[[ Supplied records open ]]

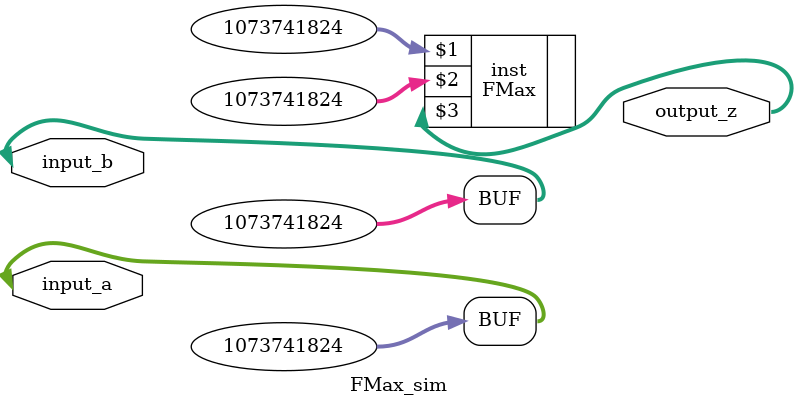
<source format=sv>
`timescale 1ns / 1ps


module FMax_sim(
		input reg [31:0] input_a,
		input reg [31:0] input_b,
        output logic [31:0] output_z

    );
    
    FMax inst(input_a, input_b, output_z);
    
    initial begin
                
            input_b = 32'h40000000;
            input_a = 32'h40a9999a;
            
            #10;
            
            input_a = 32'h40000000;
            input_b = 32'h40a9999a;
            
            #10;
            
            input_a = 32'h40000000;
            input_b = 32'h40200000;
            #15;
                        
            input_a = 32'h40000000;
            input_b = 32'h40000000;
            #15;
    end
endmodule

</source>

[[ Supplied records closed ]]
[[ Supplied records open ]]

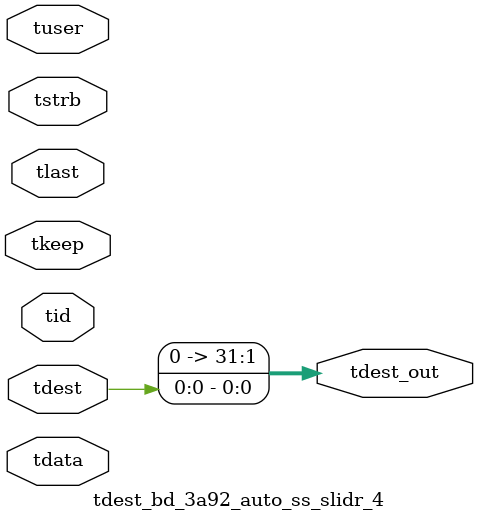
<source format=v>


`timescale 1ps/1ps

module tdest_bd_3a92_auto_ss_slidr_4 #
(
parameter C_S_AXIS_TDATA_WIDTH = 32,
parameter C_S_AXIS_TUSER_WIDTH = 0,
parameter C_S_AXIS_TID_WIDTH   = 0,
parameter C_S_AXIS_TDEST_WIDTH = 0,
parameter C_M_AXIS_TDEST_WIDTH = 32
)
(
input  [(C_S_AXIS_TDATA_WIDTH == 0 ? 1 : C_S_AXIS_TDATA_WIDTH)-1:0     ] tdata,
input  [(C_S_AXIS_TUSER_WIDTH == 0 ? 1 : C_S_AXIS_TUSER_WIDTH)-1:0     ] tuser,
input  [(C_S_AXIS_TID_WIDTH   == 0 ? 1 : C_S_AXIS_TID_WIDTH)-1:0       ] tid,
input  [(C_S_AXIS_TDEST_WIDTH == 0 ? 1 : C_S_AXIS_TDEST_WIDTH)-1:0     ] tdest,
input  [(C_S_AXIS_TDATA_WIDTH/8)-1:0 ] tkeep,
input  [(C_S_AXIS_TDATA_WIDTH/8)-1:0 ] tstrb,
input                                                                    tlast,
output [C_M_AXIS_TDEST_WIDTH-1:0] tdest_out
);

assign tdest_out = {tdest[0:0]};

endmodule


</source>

[[ Supplied records closed ]]
[[ Supplied records open ]]

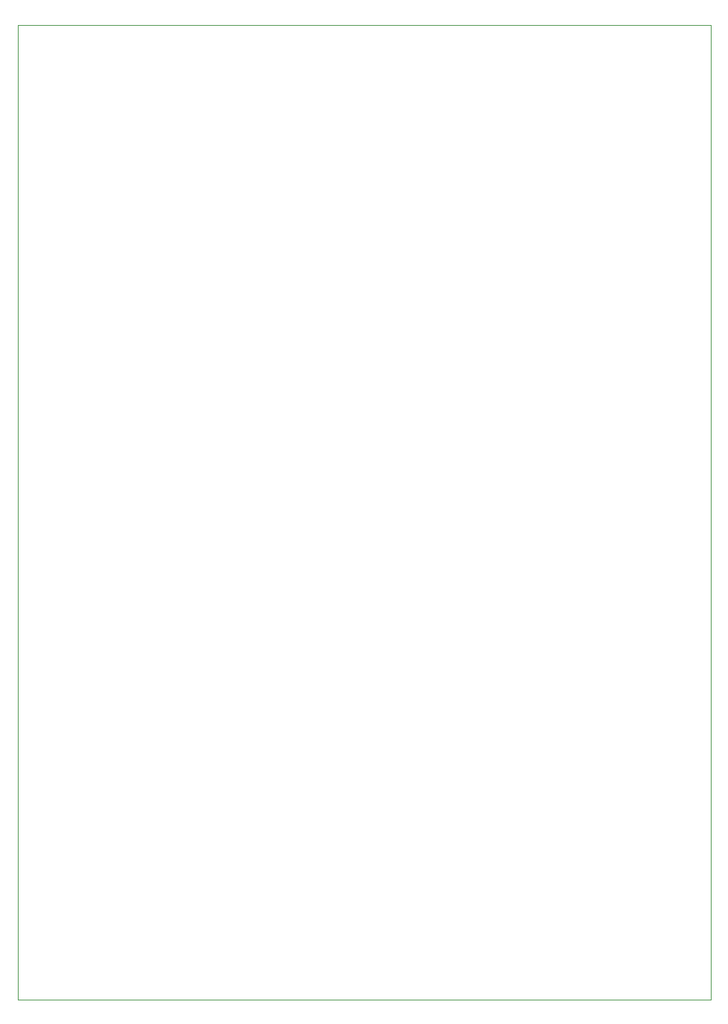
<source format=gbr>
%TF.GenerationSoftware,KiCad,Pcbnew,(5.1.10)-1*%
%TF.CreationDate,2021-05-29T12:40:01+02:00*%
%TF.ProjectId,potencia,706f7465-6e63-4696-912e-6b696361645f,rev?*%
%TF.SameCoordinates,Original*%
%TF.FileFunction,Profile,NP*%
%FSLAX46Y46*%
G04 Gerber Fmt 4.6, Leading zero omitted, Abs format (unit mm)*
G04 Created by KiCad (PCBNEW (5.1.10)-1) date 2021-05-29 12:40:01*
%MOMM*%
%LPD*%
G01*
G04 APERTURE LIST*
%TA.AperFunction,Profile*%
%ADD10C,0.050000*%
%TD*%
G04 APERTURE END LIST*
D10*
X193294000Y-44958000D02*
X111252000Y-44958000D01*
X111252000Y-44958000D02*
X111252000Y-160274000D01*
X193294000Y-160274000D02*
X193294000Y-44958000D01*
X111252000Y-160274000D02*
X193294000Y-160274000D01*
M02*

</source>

[[ Supplied records closed ]]

What is being asked
All of the lines above that carry the string "APERTURE" need to be found and copied.

Written response
G04 APERTURE LIST*
G04 APERTURE END LIST*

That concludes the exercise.